• Text extract

Project

General

Profile

Actions

action #41504

closed

[s390x][functional][u] test fails in svirt_upload_assets - adjust backend to use keys instead of passwords - "evil sleep"

Added by nicksinger over 5 years ago. Updated over 5 years ago.

Status:
Resolved
Priority:
Urgent
Assignee:
Category:
Feature requests
Target version:
SUSE QA - Milestone 20
Start date:
2018-09-24
Due date:
2018-10-23
% Done:

0%

Estimated time:

Description

Observation

openQA test in scenario sle-15-SP1-Installer-DVD-s390x-create_hdd_minimal_base+sdk@zkvm fails in
svirt_upload_assets because it enters the password for the svirt console to early.
We should adjust the backend here to fully rely on ssh key-based authentication. This avoids waiting and checking for password prompts.


Related issues 2 (0 open2 closed)

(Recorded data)
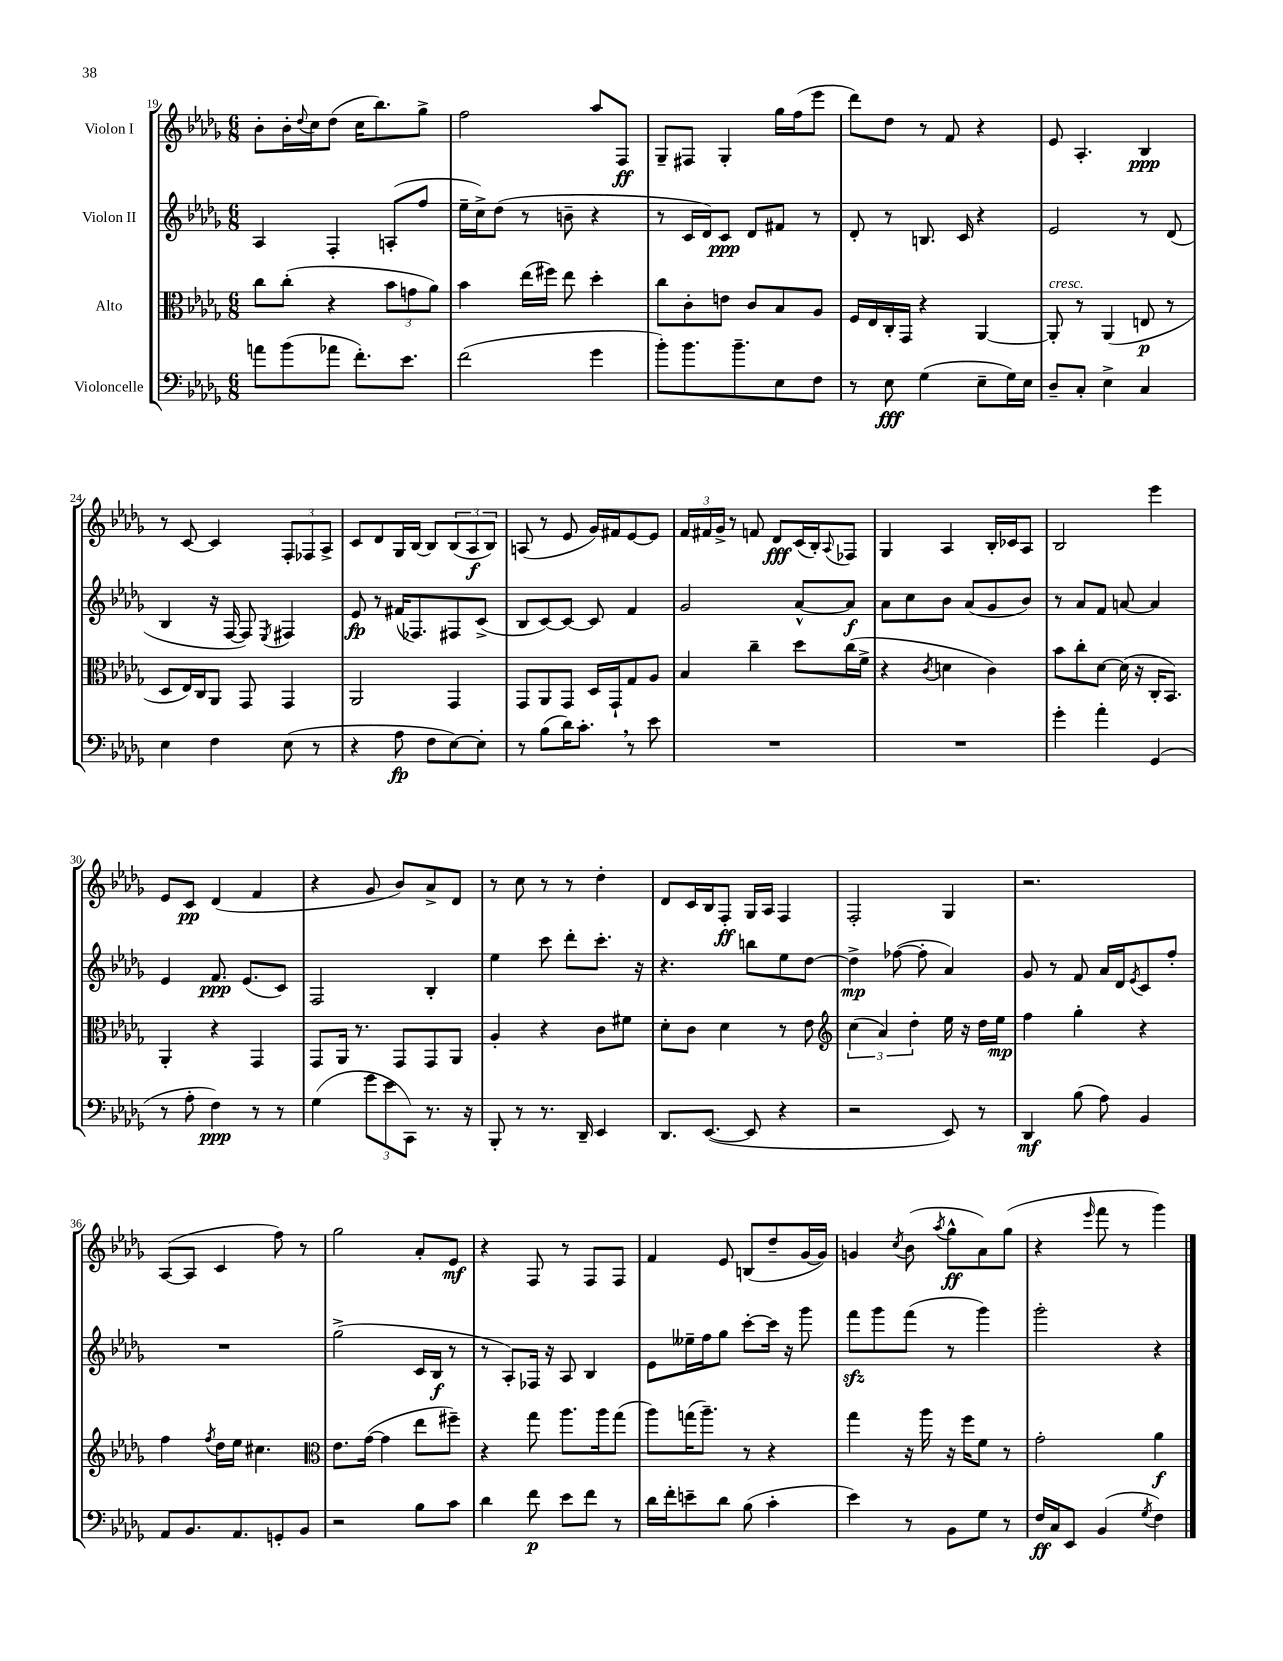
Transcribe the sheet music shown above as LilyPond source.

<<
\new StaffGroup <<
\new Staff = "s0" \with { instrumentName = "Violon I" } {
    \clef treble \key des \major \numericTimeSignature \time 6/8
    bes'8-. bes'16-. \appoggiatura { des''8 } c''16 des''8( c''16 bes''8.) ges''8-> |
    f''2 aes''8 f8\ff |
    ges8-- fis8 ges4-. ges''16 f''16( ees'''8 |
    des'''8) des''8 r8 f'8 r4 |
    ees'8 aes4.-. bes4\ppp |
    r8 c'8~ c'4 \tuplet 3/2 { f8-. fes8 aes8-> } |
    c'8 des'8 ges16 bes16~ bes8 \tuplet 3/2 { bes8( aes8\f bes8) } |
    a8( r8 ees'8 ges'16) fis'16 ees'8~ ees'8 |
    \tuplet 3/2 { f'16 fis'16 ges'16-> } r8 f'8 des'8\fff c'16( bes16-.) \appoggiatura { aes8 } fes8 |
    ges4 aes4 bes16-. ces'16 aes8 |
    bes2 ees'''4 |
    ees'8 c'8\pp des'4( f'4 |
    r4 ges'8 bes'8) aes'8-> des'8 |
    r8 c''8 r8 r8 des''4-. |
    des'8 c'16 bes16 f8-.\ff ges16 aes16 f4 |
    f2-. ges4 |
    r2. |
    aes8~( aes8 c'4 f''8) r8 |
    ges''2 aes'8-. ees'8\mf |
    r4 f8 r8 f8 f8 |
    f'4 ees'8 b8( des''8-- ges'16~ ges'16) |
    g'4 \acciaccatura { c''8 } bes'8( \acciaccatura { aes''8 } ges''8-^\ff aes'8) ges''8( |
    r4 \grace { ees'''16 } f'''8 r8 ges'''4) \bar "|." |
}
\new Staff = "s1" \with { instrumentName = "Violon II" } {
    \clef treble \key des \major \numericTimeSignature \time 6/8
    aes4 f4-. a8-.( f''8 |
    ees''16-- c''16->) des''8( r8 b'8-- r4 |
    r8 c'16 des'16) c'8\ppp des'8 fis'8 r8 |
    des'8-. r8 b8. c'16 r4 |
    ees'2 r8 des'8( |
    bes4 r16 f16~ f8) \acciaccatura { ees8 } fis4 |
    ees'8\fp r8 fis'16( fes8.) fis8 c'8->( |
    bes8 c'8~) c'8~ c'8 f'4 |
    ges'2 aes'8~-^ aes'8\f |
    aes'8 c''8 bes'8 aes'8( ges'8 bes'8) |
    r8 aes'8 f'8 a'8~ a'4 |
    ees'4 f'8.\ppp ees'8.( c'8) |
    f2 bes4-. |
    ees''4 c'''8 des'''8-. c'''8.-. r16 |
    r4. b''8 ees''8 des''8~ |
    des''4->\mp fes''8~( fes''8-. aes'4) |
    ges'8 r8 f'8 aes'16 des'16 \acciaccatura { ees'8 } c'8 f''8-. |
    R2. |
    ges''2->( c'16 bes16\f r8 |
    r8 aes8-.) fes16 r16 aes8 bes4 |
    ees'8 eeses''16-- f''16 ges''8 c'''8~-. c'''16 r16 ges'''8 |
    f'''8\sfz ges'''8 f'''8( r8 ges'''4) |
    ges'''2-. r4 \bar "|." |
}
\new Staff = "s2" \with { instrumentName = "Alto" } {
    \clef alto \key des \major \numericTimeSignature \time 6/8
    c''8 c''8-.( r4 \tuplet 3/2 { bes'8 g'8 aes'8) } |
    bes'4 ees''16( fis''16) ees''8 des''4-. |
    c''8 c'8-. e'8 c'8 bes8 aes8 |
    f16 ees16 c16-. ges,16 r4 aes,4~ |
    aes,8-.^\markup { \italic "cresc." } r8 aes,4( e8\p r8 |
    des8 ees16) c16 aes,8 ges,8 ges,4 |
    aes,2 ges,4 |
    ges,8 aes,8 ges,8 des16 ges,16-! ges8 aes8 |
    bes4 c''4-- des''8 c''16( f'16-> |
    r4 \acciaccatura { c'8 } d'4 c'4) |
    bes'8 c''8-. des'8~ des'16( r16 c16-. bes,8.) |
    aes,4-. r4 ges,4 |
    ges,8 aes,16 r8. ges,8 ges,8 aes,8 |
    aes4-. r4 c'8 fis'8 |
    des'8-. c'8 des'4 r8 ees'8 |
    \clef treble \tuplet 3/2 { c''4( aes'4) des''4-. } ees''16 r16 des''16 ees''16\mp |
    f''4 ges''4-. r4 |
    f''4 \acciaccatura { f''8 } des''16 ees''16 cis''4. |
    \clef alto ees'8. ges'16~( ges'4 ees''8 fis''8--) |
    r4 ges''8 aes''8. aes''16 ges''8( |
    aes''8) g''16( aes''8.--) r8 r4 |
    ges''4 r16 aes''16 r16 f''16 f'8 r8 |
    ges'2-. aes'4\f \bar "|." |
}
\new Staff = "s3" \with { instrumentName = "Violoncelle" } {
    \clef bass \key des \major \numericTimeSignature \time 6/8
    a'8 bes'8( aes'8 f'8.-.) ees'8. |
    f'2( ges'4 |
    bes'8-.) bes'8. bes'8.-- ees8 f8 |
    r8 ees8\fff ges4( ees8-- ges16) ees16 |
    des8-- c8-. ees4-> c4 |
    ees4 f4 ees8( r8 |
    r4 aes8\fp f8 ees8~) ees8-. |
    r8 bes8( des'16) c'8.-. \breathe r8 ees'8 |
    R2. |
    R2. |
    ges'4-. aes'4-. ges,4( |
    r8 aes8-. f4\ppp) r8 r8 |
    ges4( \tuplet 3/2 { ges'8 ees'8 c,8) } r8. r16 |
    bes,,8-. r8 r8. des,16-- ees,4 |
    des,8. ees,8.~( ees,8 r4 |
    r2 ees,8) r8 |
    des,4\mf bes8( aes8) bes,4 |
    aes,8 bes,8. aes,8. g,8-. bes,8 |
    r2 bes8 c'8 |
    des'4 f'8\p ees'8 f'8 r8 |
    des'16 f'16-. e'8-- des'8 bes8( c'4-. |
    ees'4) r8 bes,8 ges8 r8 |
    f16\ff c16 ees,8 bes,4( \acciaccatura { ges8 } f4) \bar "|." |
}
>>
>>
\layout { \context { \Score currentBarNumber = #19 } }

• Parts of the exercise
a) Can you write out the openQA issue again, starting with "openQA test in" and going on through "(0 open2 closed)", substituting "test library" for "backend"?
b) Could you pick up the openQA issue from where it stops and carry it on?

• Outputs for the tasks
a)
openQA test in scenario sle-15-SP1-Installer-DVD-s390x-create_hdd_minimal_base+sdk@zkvm fails in
svirt_upload_assets because it enters the password for the svirt console to early.
We should adjust the test library here to fully rely on ssh key-based authentication. This avoids waiting and checking for password prompts.


Related issues 2 (0 open2 closed)

b)
Related to openQA Tests - action #42668: [sle][functional][hyperv] test fails in bootloader_zkvm & bootloader_uefi: Implement svirt password checkResolvedmichalnowak2018-10-18

Actions
Blocks openQA Tests - action #42029: [sle][functional][u] - test fails in reconnect_s390 - race condition when switching to svirt console and password promptResolvedokurz2018-10-052018-11-06

Actions
Actions #1

Updated by zluo over 5 years ago

  • Status changed from Workable to In Progress
  • Assignee set to zluo

take over

Actions #2

Updated by zluo over 5 years ago

problem with zKVM machine:

[2018-09-25T13:10:38.0713 CEST] [debug] [autotest] process exited: 0
[2018-09-25T13:10:40.0714 CEST] [error] can_read received kill signal at /usr/lib/os-autoinst/myjsonrpc.pm line 89.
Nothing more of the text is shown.